In the Philippines, disasters are never an alien concept it is a lived reality. It happens every single month sometimes in a form of Earthquakes, Floods, Storm Surge and mostly Typhoons.

In fairness to the Commission on Higher Education this writer attended a Public Consultation on an Associate Degree on Disaster Preparedness Course a good 5 years back

It is my hope that these plans were pursued.

And what exactly are we gaining if we offer and have a course on DRRM:

Policy and Governance The Philippine Disaster Risk Reduction and Management Act (RA 10121) emphasizes the need for institutionalized disaster planning. Graduates can serve as technical experts in local government units, ensuring compliance and innovation in policy execution.

• Education and Awareness Trained professionals can integrate disaster preparedness into schools, workplaces, and communities. This creates a culture of readiness rather than panic.

• Sustainable Development Disasters derail economic progress. Having experts in DRRM ensures that infrastructure, housing, and livelihood programs are designed with resilience in mind, protecting both lives and investments.

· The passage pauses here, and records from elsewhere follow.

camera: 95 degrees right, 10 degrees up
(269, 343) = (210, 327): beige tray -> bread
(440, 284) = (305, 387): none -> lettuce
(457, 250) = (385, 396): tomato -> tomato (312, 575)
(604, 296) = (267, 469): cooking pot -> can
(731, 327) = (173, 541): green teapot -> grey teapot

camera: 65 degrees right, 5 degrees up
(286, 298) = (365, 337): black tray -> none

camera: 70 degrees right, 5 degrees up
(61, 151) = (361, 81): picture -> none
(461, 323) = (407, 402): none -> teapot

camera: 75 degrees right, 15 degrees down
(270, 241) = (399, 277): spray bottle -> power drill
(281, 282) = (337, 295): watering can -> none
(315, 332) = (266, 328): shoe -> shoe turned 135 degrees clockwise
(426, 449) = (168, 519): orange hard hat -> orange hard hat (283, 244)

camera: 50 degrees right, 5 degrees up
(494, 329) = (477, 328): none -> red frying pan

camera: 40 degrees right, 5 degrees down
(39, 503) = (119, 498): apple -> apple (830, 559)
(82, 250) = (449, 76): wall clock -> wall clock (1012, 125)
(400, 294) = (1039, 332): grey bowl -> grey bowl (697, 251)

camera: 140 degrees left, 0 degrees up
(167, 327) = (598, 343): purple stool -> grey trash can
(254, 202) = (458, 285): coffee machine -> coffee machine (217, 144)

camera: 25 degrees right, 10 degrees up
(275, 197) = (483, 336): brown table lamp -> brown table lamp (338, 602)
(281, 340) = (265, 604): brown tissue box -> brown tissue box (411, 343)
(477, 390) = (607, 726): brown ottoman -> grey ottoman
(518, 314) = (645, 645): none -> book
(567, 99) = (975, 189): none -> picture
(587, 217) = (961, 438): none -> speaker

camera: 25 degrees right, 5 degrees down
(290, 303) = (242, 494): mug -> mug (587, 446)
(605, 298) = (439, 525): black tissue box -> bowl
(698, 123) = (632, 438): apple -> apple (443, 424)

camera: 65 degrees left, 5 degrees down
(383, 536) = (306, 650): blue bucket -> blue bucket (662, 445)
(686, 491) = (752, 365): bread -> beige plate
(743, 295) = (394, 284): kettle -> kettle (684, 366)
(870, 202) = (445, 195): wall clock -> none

• Global Competitiveness With climate change intensifying disasters worldwide, Filipino graduates in DRRM can contribute not only locally but also internationally, positioning the Philippines as a leader in disaster resilience.

Here in Tacloban, the ground zero of that dreadful Typhoon Haiyan, we are hopeful that we can have, soon ,a full College Degree on Disaster Risk Reduction Management.

Mahinungdanon an kina-adman han pag andam han kalibrehan kontra han kalamidad!